Split Brain
Also known as:
Dual Leadership
Cluster Partition
Definition
Split brain is a failure where two or more nodes both think they are the leader, usually because a network partition has cut the cluster in half. Each side keeps accepting writes and the data starts to diverge. Without something to stop one side from making changes, the shared state ends up corrupted.
Key Takeaways
- Split brain happens when liveness, the desire that someone has to lead, is put ahead of safety, the rule that only one can lead.
- A correct system uses a quorum and fencing tokens so the minority side cannot commit changes.
- With N replicas, only one partition can have a majority. That side keeps serving writes. The other side has to step down or refuse.
- Detection alone is not enough. The system has to actively kill the other node, often called STONITH, or invalidate its writes through fencing.
How It Works
- A network failure cuts off some replicas from the rest of the cluster.
- Each side runs failure detection, misses heartbeats, and starts a leader election.

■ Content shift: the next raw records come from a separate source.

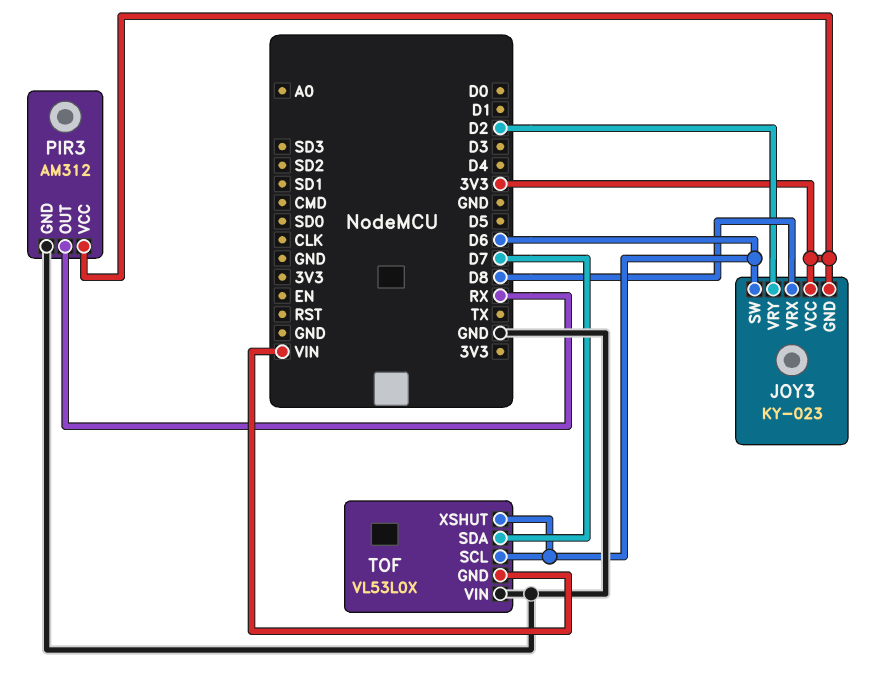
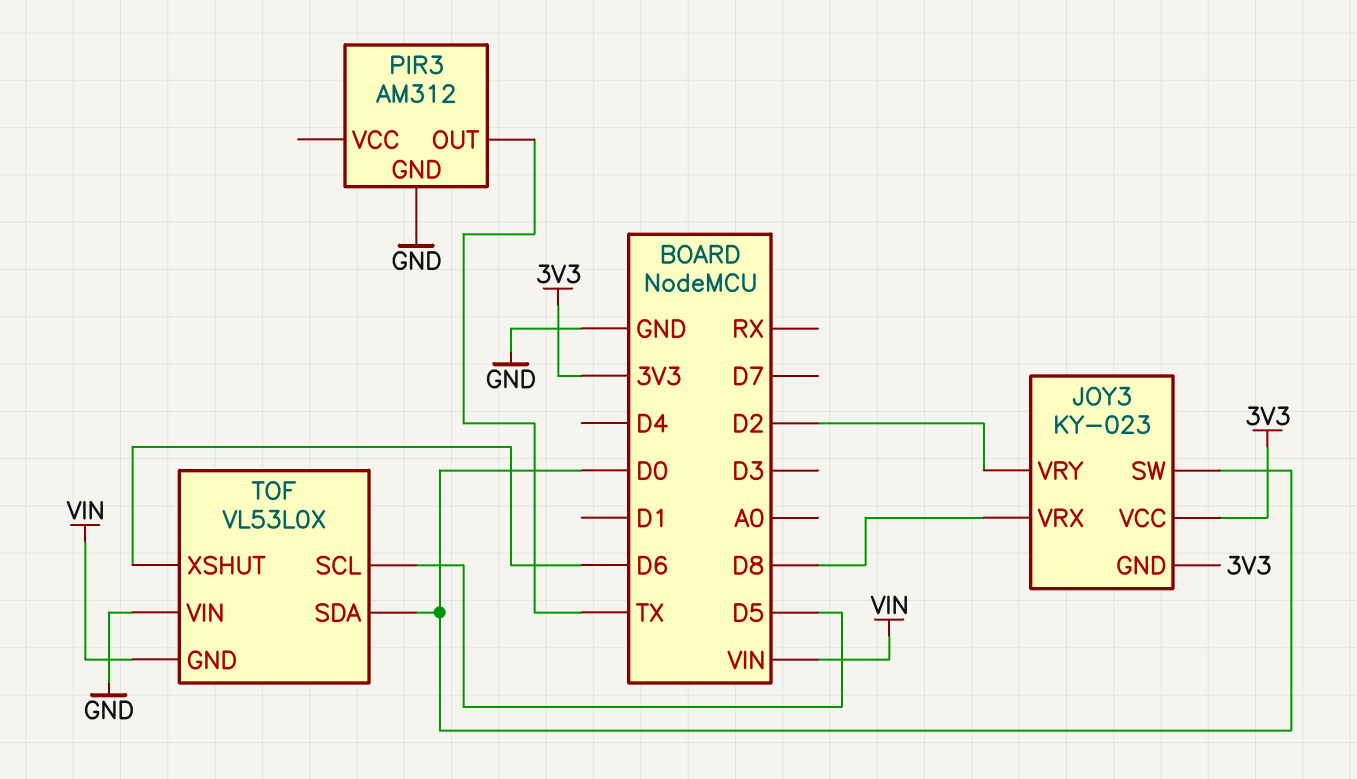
JOY3 pin SW: D6 -> D0
PIR3 pin OUT: RX -> TX
PIR3 pin VCC: 3V3 -> none
TOF pin SCL: D6 -> D5
TOF pin SDA: D7 -> D0

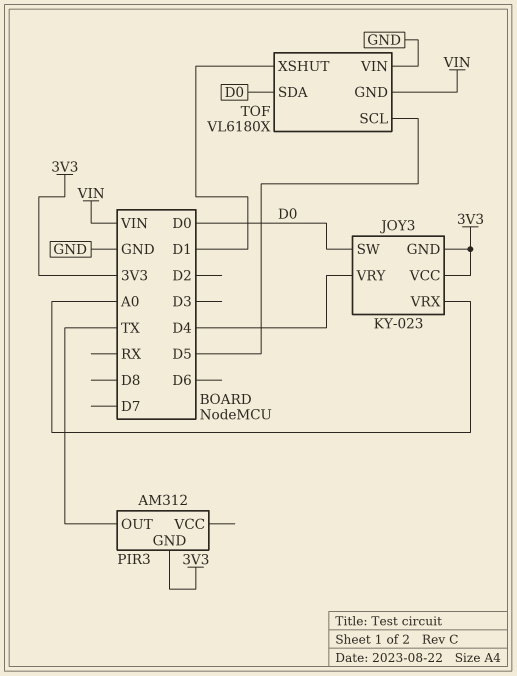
JOY3 pin VRX: D8 -> A0
JOY3 pin VRY: D2 -> D4
PIR3 pin GND: GND -> 3V3
TOF: VL53L0X -> VL6180X
TOF pin XSHUT: D6 -> D1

- Without a quorum rule, both sides can elect their own leader and start taking writes.
- When the partition heals, the two sides have conflicting state and someone has to reconcile or roll back, often by hand.
Where It Is Used
- MongoDB, Redis Sentinel, and Kafka all use quorum based leader election to make split brain unlikely or bounded.
- Galera Cluster and PostgreSQL clusters used to suffer from split brain when partitions outpaced quorum logic.
- VMware vSphere uses STONITH to forcibly kill a partitioned host before it can write.